Brief Fact Summary.
De Leon appealed a trial court judgment that granted restitution to purchaser who defaulted in payments for the contract for the sale of a tract of land.
Synopsis of Rule of Law.
A defaulting buyer is entitled to restitution damages if the amount paid by the buyer exceeds the loss to the seller.
The well established rule is that where damages are complete at a definite time and the amount is determined by fixed rules of evidence and known standards of value, interest is recoverable as a matter of law from the date of the accrual of the cause of action.View Full Point of Law
The De Leon’s agreed to sell land to Aldrete for $1,500.00. The contract for sale of land permitted Aldrete to pay the purchase price in installments until April 1, 1961. By July 6, 1961 Aldrete paid a total amount of $1,070.00. The De Leon’s thereafter sold the land to Guillermo Hernandez and Aldrete sued for restitution of the entire amount he paid for the tract of land. The trial court granted judgment in favor of Aldrete and awarded him restitution damages, the De Leon’s appealed.

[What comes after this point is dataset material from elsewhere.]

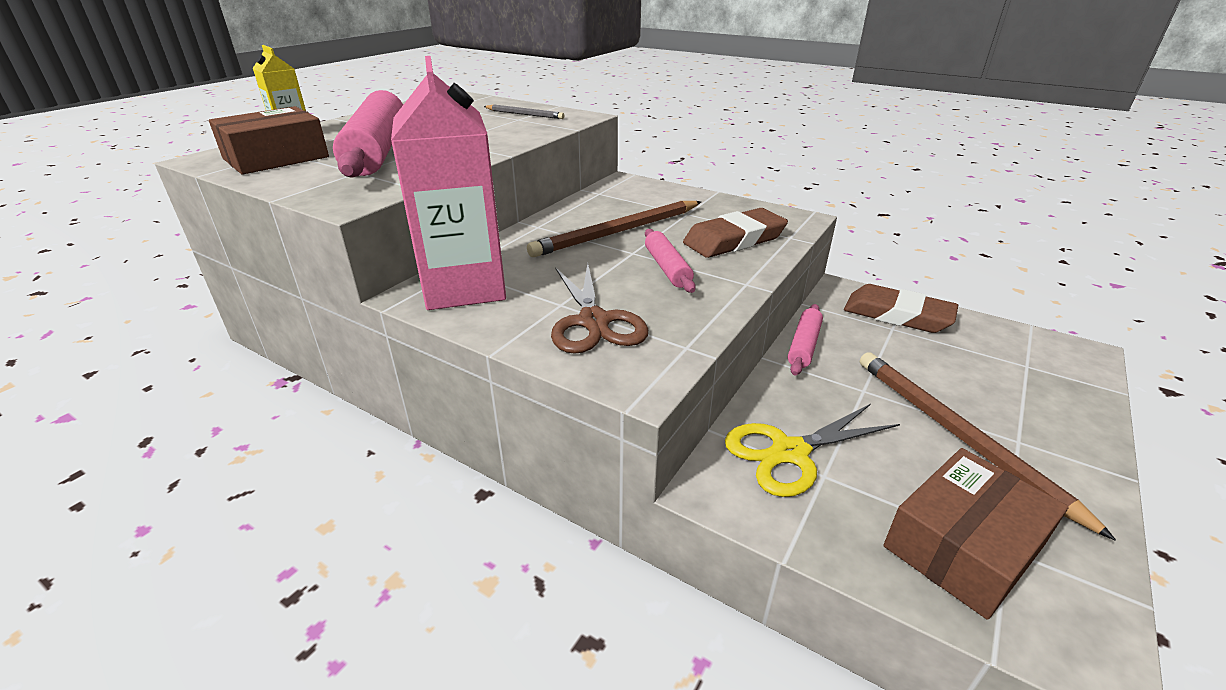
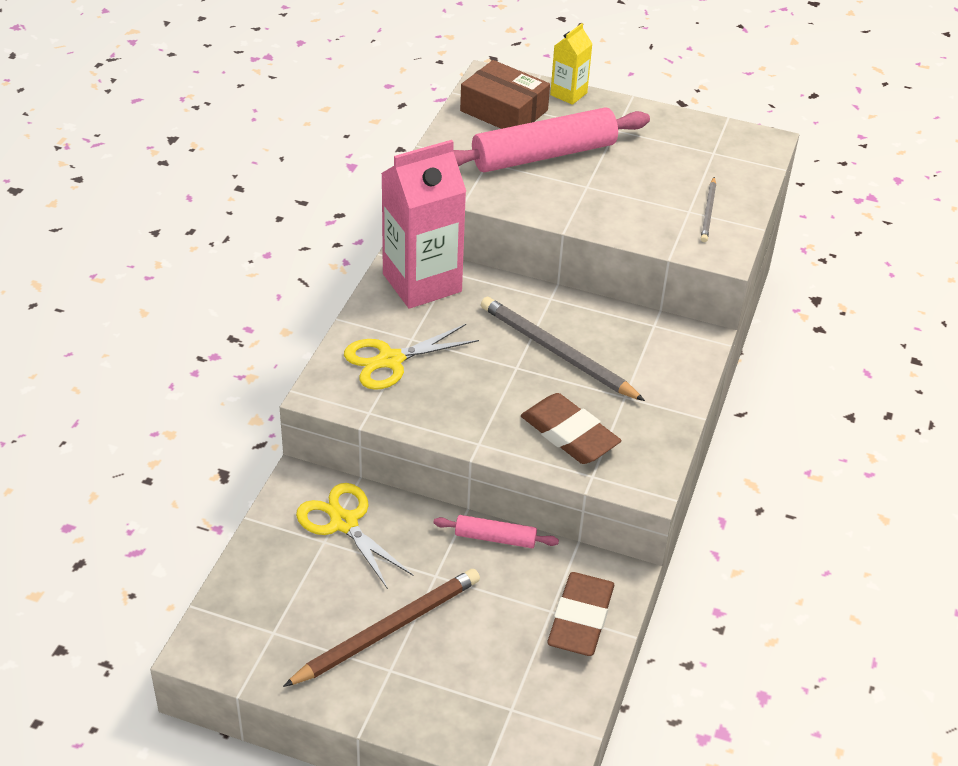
camera: 75 degrees right, 10 degrees up
(594, 321) = (390, 360): brown scissors -> yellow scissors
(618, 232) = (557, 352): brown pencil -> grey pencil
(667, 268) = (492, 392): pink rolling pin -> none
(963, 546) = (271, 608): brown box -> none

Whether a defaulting buyer is entitled to restitution damages?
Yes. Aldrete paid 70 percent of the purchase price for the tract of land, causing the De Leon’s to suffer only $200.00. The judgment of the trial court is affirmed because the De Leon’s would be unjustly enriched if allowed to retain the $1,070.00.
Aldrete already paid 70 percent of the purchase price when the De Leon’s terminated the contract by selling the tract of land to Hernandez. Aldrete suffers more loss because a majority of the contract price was paid before termination.